Posted on:2010-10-20Degree:Ph.DType:Dissertation
University:Arizona State UniversityCandidate:Shutters, Shade TimothyFull Text:PDF
GTID:1449390002982422Subject:Biology
Abstract/Summary:
The phenomenon of cooperation is central to a wide array of scientific disciplines. Not only is it key to explaining some of the most fundamental questions of biology and sociology, but it is also a cornerstone of understanding and successfully overcoming social dilemmas at multiple scales of human society. In addition, cooperation is considered crucial to any hope of long-term sustainable occupation of the earth by humans. Drawing on a broad interdisciplinary literature from biology, sociology, economics, political science, anthropology, law, and international policy analysis, this study uses computational methods to meld two disparate approaches to explaining cooperation---individual incentives and social structure. By maintaining a high level of abstraction results have broad applicability, ranging from colonies of social amoebae or ants to corporations or nations interacting in markets and policy arenas. In all of these cases, actors in a system with no central controller face a trade-off between individual goals and the needs of the collective.
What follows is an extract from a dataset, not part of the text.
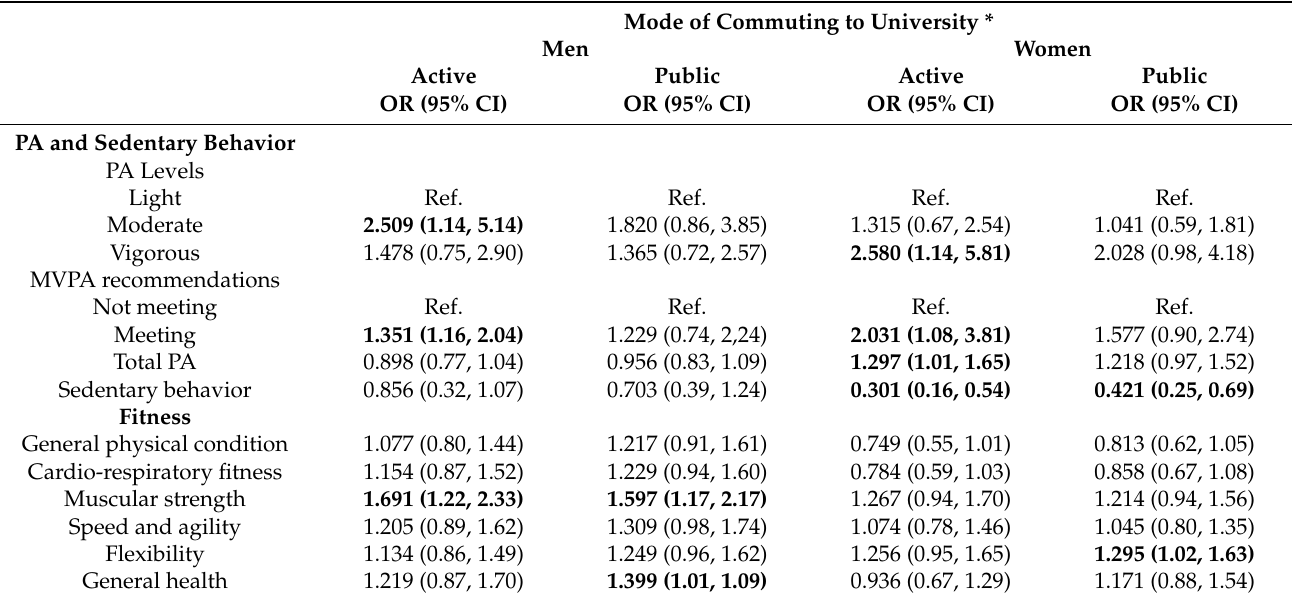
Table 2. Associations of mode of commuting with PA, sedentary behavior and fitness of the partici- pants by gender.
Results from evolutionary simulations of simple economic games show that when individual incentives, in the form of punishment, are coupled with social structure, especially complex social networks, cooperation evolves quite readily despite traditional economic predictions to the contrary. These simulation results are then synthesized with experimental work of others to present a challenge to standard, narrow definitions of rationality. This challenge asserts that, by defining rational actors as absolute utility maximizers, standard rational choice theory lacks an evolutionary context and typically ignores regard that agents may have for others in the local environment. Such relative considerations become important when potential interactions of a society's individuals are not broad and random, but are governed by emergent social networks as they are in real societies. Finally, analysis of the implications of these findings to efficacy of international environmental agreements suggest that conventional strategies for overcoming global social dilemmas may be inadequate when other-regarding preferences influence national strategies.